◆ **Data for analysis**

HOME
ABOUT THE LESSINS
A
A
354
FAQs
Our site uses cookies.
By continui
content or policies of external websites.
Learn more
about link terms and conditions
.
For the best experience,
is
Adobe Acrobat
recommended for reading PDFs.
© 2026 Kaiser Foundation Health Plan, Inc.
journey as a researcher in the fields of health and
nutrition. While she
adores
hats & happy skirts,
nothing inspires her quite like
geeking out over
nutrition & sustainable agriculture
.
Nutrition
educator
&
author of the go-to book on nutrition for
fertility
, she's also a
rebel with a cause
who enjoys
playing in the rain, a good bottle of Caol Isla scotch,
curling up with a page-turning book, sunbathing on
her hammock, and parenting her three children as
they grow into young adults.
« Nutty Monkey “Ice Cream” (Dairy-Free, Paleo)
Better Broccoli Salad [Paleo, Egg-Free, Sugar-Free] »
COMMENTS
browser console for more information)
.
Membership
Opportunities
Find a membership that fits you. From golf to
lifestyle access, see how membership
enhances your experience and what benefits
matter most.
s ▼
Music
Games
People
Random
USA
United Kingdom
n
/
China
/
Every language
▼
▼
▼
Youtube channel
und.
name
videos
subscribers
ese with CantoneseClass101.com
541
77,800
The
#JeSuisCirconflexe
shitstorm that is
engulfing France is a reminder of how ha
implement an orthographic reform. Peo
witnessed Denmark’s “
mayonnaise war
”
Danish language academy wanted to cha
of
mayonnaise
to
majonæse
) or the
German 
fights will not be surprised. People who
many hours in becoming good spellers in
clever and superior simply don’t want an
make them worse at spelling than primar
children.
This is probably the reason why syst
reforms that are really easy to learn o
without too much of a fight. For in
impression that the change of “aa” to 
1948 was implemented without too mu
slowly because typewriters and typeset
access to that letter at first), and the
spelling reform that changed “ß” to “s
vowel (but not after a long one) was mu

◆ **Job item**
Copy all lines above containing the string "language".

◆ **Answer**
Every language
Danish language academy wanted to cha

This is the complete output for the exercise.